#### DESCRIPTION OF THE TASK
Please rewrite the entries below with every "slice" swapped for "segment" and everything else left unchanged. Leave the pictures out of your answer.

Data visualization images
----

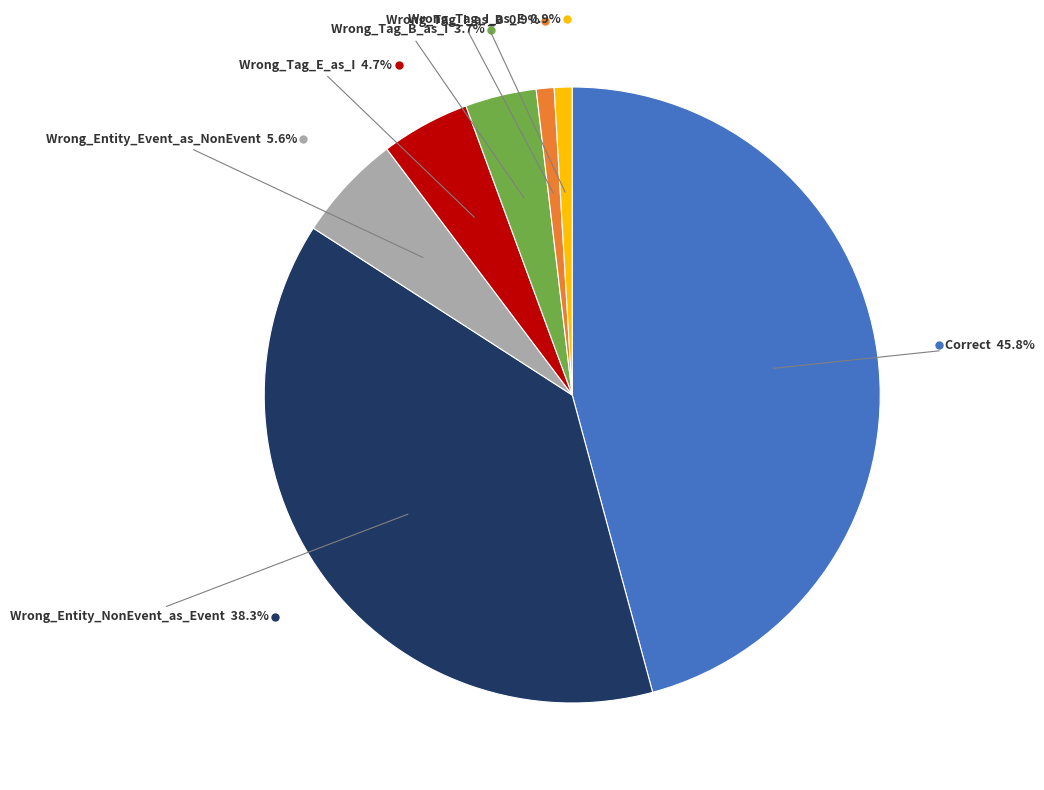

Is there a majority slice in this chart?

No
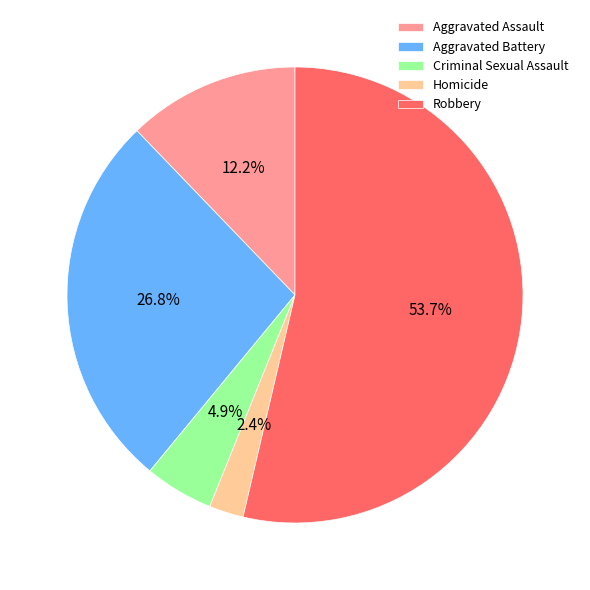

What is the largest slice in the pie chart?

Robbery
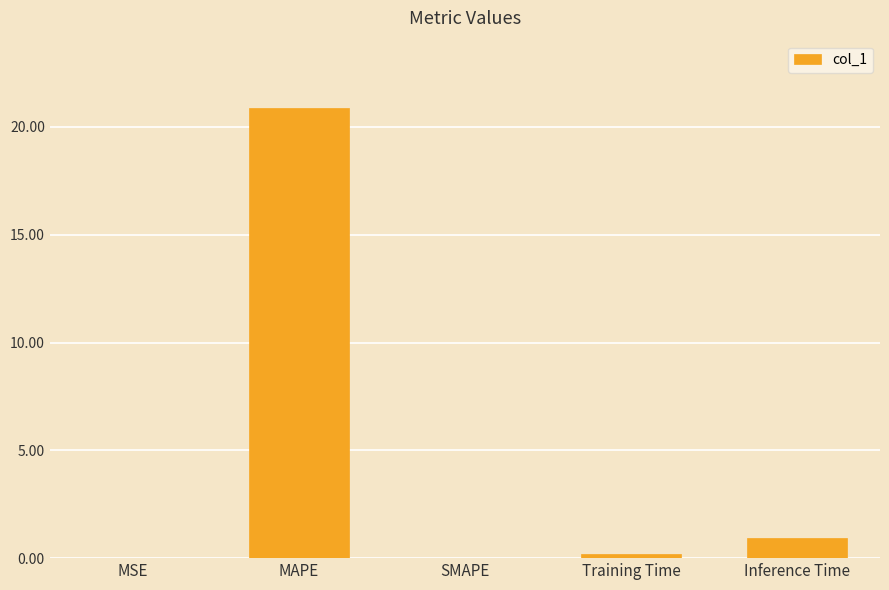

Read the value at MAPE.

20.9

----

#### EXERCISE SOLUTION
Is there a majority segment in this chart?

No

What is the largest segment in the pie chart?

Robbery

Read the value at MAPE.

20.9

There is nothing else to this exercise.